◆ **Material provided**

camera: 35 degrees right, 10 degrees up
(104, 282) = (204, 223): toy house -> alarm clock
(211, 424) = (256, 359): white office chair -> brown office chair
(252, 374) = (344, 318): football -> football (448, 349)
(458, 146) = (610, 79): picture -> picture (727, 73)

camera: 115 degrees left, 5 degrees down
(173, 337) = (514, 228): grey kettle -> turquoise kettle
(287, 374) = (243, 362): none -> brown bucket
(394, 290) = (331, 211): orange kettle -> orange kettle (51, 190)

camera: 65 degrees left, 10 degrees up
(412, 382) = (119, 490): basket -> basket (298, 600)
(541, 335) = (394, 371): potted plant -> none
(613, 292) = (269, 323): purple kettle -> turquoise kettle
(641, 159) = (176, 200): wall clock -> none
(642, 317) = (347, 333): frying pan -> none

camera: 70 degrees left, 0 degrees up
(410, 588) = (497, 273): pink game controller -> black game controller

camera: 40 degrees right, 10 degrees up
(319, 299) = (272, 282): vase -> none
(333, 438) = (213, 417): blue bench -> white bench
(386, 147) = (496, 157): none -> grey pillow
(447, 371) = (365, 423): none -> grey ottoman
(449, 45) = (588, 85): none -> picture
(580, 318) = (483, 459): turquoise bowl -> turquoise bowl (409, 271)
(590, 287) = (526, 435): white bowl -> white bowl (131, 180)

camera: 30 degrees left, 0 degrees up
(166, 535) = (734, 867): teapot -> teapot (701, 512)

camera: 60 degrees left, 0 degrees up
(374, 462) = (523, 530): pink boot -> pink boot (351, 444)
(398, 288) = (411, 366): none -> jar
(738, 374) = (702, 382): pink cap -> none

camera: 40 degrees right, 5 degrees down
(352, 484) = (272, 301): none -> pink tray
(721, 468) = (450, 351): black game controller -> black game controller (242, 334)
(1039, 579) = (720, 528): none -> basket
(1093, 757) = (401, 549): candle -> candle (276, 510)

◆ **What is expected**
Return every record, leaving each line exactly as it was given.

◆ **Expected output**
camera: 35 degrees right, 10 degrees up
(104, 282) = (204, 223): toy house -> alarm clock
(211, 424) = (256, 359): white office chair -> brown office chair
(252, 374) = (344, 318): football -> football (448, 349)
(458, 146) = (610, 79): picture -> picture (727, 73)

camera: 115 degrees left, 5 degrees down
(173, 337) = (514, 228): grey kettle -> turquoise kettle
(287, 374) = (243, 362): none -> brown bucket
(394, 290) = (331, 211): orange kettle -> orange kettle (51, 190)

camera: 65 degrees left, 10 degrees up
(412, 382) = (119, 490): basket -> basket (298, 600)
(541, 335) = (394, 371): potted plant -> none
(613, 292) = (269, 323): purple kettle -> turquoise kettle
(641, 159) = (176, 200): wall clock -> none
(642, 317) = (347, 333): frying pan -> none

camera: 70 degrees left, 0 degrees up
(410, 588) = (497, 273): pink game controller -> black game controller

camera: 40 degrees right, 10 degrees up
(319, 299) = (272, 282): vase -> none
(333, 438) = (213, 417): blue bench -> white bench
(386, 147) = (496, 157): none -> grey pillow
(447, 371) = (365, 423): none -> grey ottoman
(449, 45) = (588, 85): none -> picture
(580, 318) = (483, 459): turquoise bowl -> turquoise bowl (409, 271)
(590, 287) = (526, 435): white bowl -> white bowl (131, 180)

camera: 30 degrees left, 0 degrees up
(166, 535) = (734, 867): teapot -> teapot (701, 512)

camera: 60 degrees left, 0 degrees up
(374, 462) = (523, 530): pink boot -> pink boot (351, 444)
(398, 288) = (411, 366): none -> jar
(738, 374) = (702, 382): pink cap -> none

camera: 40 degrees right, 5 degrees down
(352, 484) = (272, 301): none -> pink tray
(721, 468) = (450, 351): black game controller -> black game controller (242, 334)
(1039, 579) = (720, 528): none -> basket
(1093, 757) = (401, 549): candle -> candle (276, 510)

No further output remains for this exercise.